Pre-computing Statistics for a Time Frame With MongoDB

#csharp #mongodb #dotnet #programming

This article was written by MongoDB Champion Markus Wildgruber

Especially in IoT contexts, you often have the requirements that your users want to view aggregated data over a specific time frame. Imagine we have a system where a number of sensors reports a temperature value in a variable interval. The users of the system want to know the average temperature and the number of readings over the last seven days. For systems with a small amount of data, you might be able to calculate those statistics on the fly for each request, especially if you make use of time series collections or the Bucket Pattern to reduce the number of documents involved in the query.

As your system grows, calculating the statistics over and over again is not sustainable. Furthermore, users often want to view those data in a table and be able to filter and sort by those statistics to identify the sensors that reported the highest average temperature or the lowest number of readings in the time frame. In this case, you need to pre-compute the statistics and store them in a document per sensor, e.g.:

{
  "_id": /* Sensor Id */,
  "name": "Sensor name",
  "avgTemp": 23.45,
  "readingCount": 18,
  // other properties
}

This schema, while simplified, covers our requirements. You can create indexes to support filtering and sorting the documents for optimal performance. The indexes you need depend on your specific scenario, but as we store the average temperature and reading count in dedicated properties on the document, those are good candidates for an index if you often filter or sort by them. For instance, if you display the 10 sensors with the highest average temperature in the time frame on your dashboard, you could create an index with the following fields to cover the query:
avgTemp: -1
name: 1,
_id: 1

From a read perspective, our work is done at this point. In terms of writing, we need to consider two reasons to update the document:

A sensor reports new data.
The day changed and we need to ensure that the data of the document is up-to-date.

A simple approach for updating and its downsides

Updating statistics when new data are reported often is feasible without too much consideration as:

a) The amount of data that is involved is restricted to a single sensor.

b) We also know that the update for this sensor is necessary.

But what about the daily update for the statistics?

A straightforward way to update the documents is to have a job update the documents once per day. If you have been working with aggregation pipelines, you can easily imagine an aggregation pipeline that reads the values in the time frame from a time series collection, groups them by sensor, calculates the statistics, and merges the outcome into the sensors’ collection.

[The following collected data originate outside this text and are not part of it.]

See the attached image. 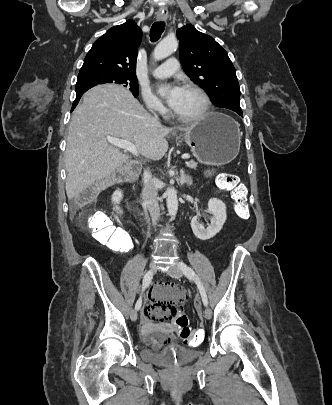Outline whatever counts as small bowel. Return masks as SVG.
Masks as SVG:
<instances>
[{"label": "small bowel", "mask_w": 332, "mask_h": 405, "mask_svg": "<svg viewBox=\"0 0 332 405\" xmlns=\"http://www.w3.org/2000/svg\"><path fill=\"white\" fill-rule=\"evenodd\" d=\"M186 288H166V286H154L148 295L142 317V342L150 344L152 349H172L179 346V339L175 334H169L173 329L171 323L166 320L170 311L181 310V306L187 300ZM198 308L199 300L195 301Z\"/></svg>", "instance_id": "small-bowel-1"}]
</instances>
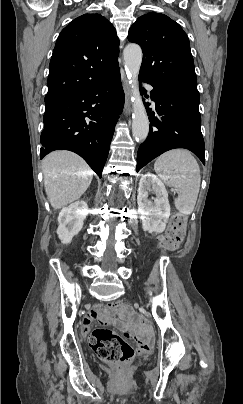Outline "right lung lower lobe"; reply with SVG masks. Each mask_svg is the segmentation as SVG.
Wrapping results in <instances>:
<instances>
[{"mask_svg": "<svg viewBox=\"0 0 243 404\" xmlns=\"http://www.w3.org/2000/svg\"><path fill=\"white\" fill-rule=\"evenodd\" d=\"M123 105L120 72L82 91L45 101L40 158L54 150H70L101 177Z\"/></svg>", "mask_w": 243, "mask_h": 404, "instance_id": "98d812e1", "label": "right lung lower lobe"}]
</instances>
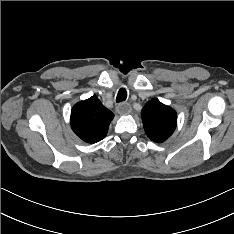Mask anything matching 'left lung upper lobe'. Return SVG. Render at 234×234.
<instances>
[{
	"label": "left lung upper lobe",
	"instance_id": "1",
	"mask_svg": "<svg viewBox=\"0 0 234 234\" xmlns=\"http://www.w3.org/2000/svg\"><path fill=\"white\" fill-rule=\"evenodd\" d=\"M142 121L147 136L154 142L162 143L173 134L177 115L171 107L152 99L142 109Z\"/></svg>",
	"mask_w": 234,
	"mask_h": 234
}]
</instances>
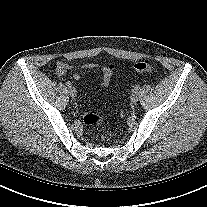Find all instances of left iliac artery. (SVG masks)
<instances>
[{
  "label": "left iliac artery",
  "mask_w": 207,
  "mask_h": 207,
  "mask_svg": "<svg viewBox=\"0 0 207 207\" xmlns=\"http://www.w3.org/2000/svg\"><path fill=\"white\" fill-rule=\"evenodd\" d=\"M139 88H140L139 85H135V86H134V89H135L136 91L139 90Z\"/></svg>",
  "instance_id": "left-iliac-artery-1"
}]
</instances>
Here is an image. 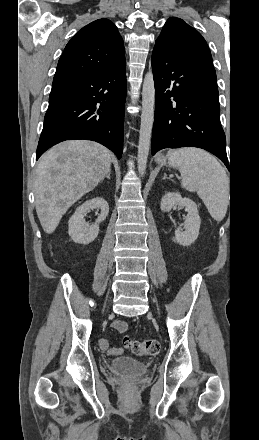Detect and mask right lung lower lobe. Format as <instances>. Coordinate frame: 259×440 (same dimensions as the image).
Listing matches in <instances>:
<instances>
[{"label": "right lung lower lobe", "instance_id": "right-lung-lower-lobe-1", "mask_svg": "<svg viewBox=\"0 0 259 440\" xmlns=\"http://www.w3.org/2000/svg\"><path fill=\"white\" fill-rule=\"evenodd\" d=\"M126 93L125 61L89 76L53 82L36 160L50 147L77 139L101 143L120 159Z\"/></svg>", "mask_w": 259, "mask_h": 440}]
</instances>
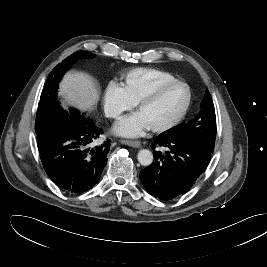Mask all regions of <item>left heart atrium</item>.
Wrapping results in <instances>:
<instances>
[{
  "label": "left heart atrium",
  "instance_id": "left-heart-atrium-1",
  "mask_svg": "<svg viewBox=\"0 0 267 267\" xmlns=\"http://www.w3.org/2000/svg\"><path fill=\"white\" fill-rule=\"evenodd\" d=\"M149 128L150 126L139 112L122 117L114 126L117 134L126 137H136Z\"/></svg>",
  "mask_w": 267,
  "mask_h": 267
}]
</instances>
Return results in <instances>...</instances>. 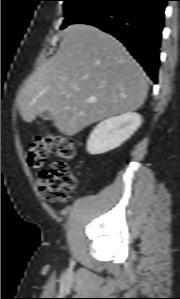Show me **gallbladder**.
<instances>
[{
    "label": "gallbladder",
    "mask_w": 180,
    "mask_h": 299,
    "mask_svg": "<svg viewBox=\"0 0 180 299\" xmlns=\"http://www.w3.org/2000/svg\"><path fill=\"white\" fill-rule=\"evenodd\" d=\"M40 117L43 120H52V115L49 111H44V112L40 113Z\"/></svg>",
    "instance_id": "gallbladder-1"
}]
</instances>
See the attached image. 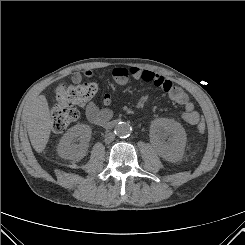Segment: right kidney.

Especially in systems with a high number of sensors or in multi-tenant scenarios, this approach has serious downsides, because it puts a lot of load on the cluster during the update process. If you have sensors that might not report a reading each day, this update also might include sensors that are not outdated. Also, the approach includes sensors that have been updated when new data has been reported even if there is no need to update them.

Evolving to a more sophisticated approach

Our main goal is to reduce the load on the system when carrying the values forward for a new day. A more sophisticated approach achieves this by updating statistics for a sensor when new data is reported. This moves the load from the daily run to the ingestion of new values and thus spreads the load.
Also, the approach excludes documents from the daily update that do not need to be updated.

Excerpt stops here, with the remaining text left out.